> [Supplied entries]
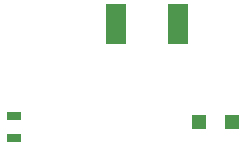
<source format=gtp>
G04 #@! TF.GenerationSoftware,KiCad,Pcbnew,5.1.4-e60b266~84~ubuntu18.04.1*
G04 #@! TF.CreationDate,2020-01-06T17:57:10-05:00*
G04 #@! TF.ProjectId,AIR_MINUS,4149525f-4d49-44e5-9553-2e6b69636164,rev?*
G04 #@! TF.SameCoordinates,Original*
G04 #@! TF.FileFunction,Paste,Top*
G04 #@! TF.FilePolarity,Positive*
%FSLAX46Y46*%
G04 Gerber Fmt 4.6, Leading zero omitted, Abs format (unit mm)*
G04 Created by KiCad (PCBNEW 5.1.4-e60b266~84~ubuntu18.04.1) date 2020-01-06 17:57:10*
%MOMM*%
%LPD*%
G04 APERTURE LIST*
%ADD10R,1.200000X1.200000*%
%ADD11R,1.780000X3.500000*%
%ADD12R,1.300000X0.700000*%
G04 APERTURE END LIST*
D10*
X113204800Y-173583600D03*
X116004800Y-173583600D03*
D11*
X106172000Y-165252400D03*
X111452000Y-165252400D03*
D12*
X97485200Y-173075600D03*
X97485200Y-174975600D03*
M02*

</source>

> [Requirement]
Could you reproduce the records above exactly, leaving out the pictures?

> [Solution to this task]
<source format=gtp>
G04 #@! TF.GenerationSoftware,KiCad,Pcbnew,5.1.4-e60b266~84~ubuntu18.04.1*
G04 #@! TF.CreationDate,2020-01-06T17:57:10-05:00*
G04 #@! TF.ProjectId,AIR_MINUS,4149525f-4d49-44e5-9553-2e6b69636164,rev?*
G04 #@! TF.SameCoordinates,Original*
G04 #@! TF.FileFunction,Paste,Top*
G04 #@! TF.FilePolarity,Positive*
%FSLAX46Y46*%
G04 Gerber Fmt 4.6, Leading zero omitted, Abs format (unit mm)*
G04 Created by KiCad (PCBNEW 5.1.4-e60b266~84~ubuntu18.04.1) date 2020-01-06 17:57:10*
%MOMM*%
%LPD*%
G04 APERTURE LIST*
%ADD10R,1.200000X1.200000*%
%ADD11R,1.780000X3.500000*%
%ADD12R,1.300000X0.700000*%
G04 APERTURE END LIST*
D10*
X113204800Y-173583600D03*
X116004800Y-173583600D03*
D11*
X106172000Y-165252400D03*
X111452000Y-165252400D03*
D12*
X97485200Y-173075600D03*
X97485200Y-174975600D03*
M02*

</source>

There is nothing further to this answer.